## [Reading text]
- Opening Delimiter -
When I drop my kids off at school in the morning, we drive by Arvada West High School and we pray for revival on that school campus. We pray for lost teenagers to be rescued by Jesus and that the Christian teenagers would be mobilized for loving, bridge-building, prayer-driven evangelistic action.
However you choose to pray for the next generation (and mobilize the Christian adults and teenagers in your world to do the same) is up to you. But do something. Do something now. Do something from now on.
2. Pursue with Love.
“When I am with those who are weak, I share their weakness, for I want to bring the weak to Christ. Yes, I try to find common ground with everyone, doing everything I can to save some. I do everything to spread the Good News and share in its blessings.” 1 Corinthians 9:22,23
We need to train teenagers to reach out to the lost starting with the bad, the broken and the bullied … like Jesus did! What if we equipped them to pursue deeper relationships with teenagers already in their circle of friends and then inspired them to build their circle, starting with “those kids.”
This may mean encouraging teenagers to sit at a different seat in the cafeteria once a week, training them in listening skills and demonstrating how to ask good questions. When teenagers are loved and listened to, they are valued. This should be the case regardless of how someone views Jesus or responds to the Gospel. We are called to love people period, and we must help our teenagers be the ambassadors of Christ’s love at their schools.
3. Persuade with Truth.
“All this is from God, who reconciled us to himself through Christ and gave us the ministry of reconciliation: that God was reconciling the world to himself in Christ, not counting people’s sins against them. And he has committed to us the message of reconciliation. We are therefore Christ’s ambassadors, as though God were making his appeal through us. We implore you on Christ’s behalf: Be reconciled to God.” 2 Corinthians 5:18-20
We, like the Apostle Paul, are called to the ministry of reconciliation. We do this by gently persuading others to respond to the message of the gospel. The Greek word for persuade is “peitho” which means “to make friends of, to win one’s favor, gain one’s good will or to seek to win one.” It is used at least 8 times in the New Testament in direct connection with evangelism.
Teenagers must be equipped, not to coerce others to convert, but to gently and lovingly persuade others to embrace Jesus as their Savior. This takes training and practice. This takes prayer and patience. This takes you leading the way.
- Closing Delimiter -
## [Problems and tasks]
1. Answer each question from the evangelism text.
(a) Which high school does the writer drive past in the morning?
(b) How often might teenagers be encouraged to sit at a different seat in the cafeteria?
(c) At least how many times is the Greek word for persuade used in the New Testament in direct connection with evangelism?
2. List every meaning the evangelism text gives for the Greek word "peitho".
3. Decide whether each statement agrees with the evangelism text. Answer yes or no, and quote the words that decide it.
(a) The writer prays for revival at a high school while driving the kids to school.
(b) Teenagers should be trained to pressure others into converting.
(c) Teenagers' love for people should depend on how those people respond to the Gospel.
Use only the evangelism text to answer.

## [Dataset content]
- Opening Delimiter -
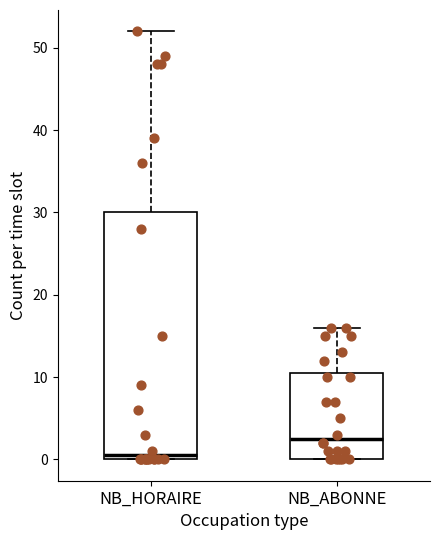

Reading left to right, read every box against the y-axis: the position of its median line, the range the box covers, and the ends of its whiskers. The values are not printed on the chart, so give them approximately, as read against the axis.

NB_HORAIRE: median 1, box 0 to 30, whiskers 0 to 52
NB_ABONNE: median 3, box 0 to 11, whiskers 0 to 16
- Closing Delimiter -
## [Solutions to the tasks]
1.
(a) Arvada West High School
(b) Once a week
(c) At least 8 times

2.
- to make friends of
- to win one's favor
- gain one's good will
- to seek to win one

3.
(a) Yes: "When I drop my kids off at school in the morning, we drive by Arvada West High School and we pray for revival on that school campus."
(b) No: "Teenagers must be equipped, not to coerce others to convert, but to gently and lovingly persuade others to embrace Jesus as their Savior."
(c) No: "This should be the case regardless of how someone views Jesus or responds to the Gospel."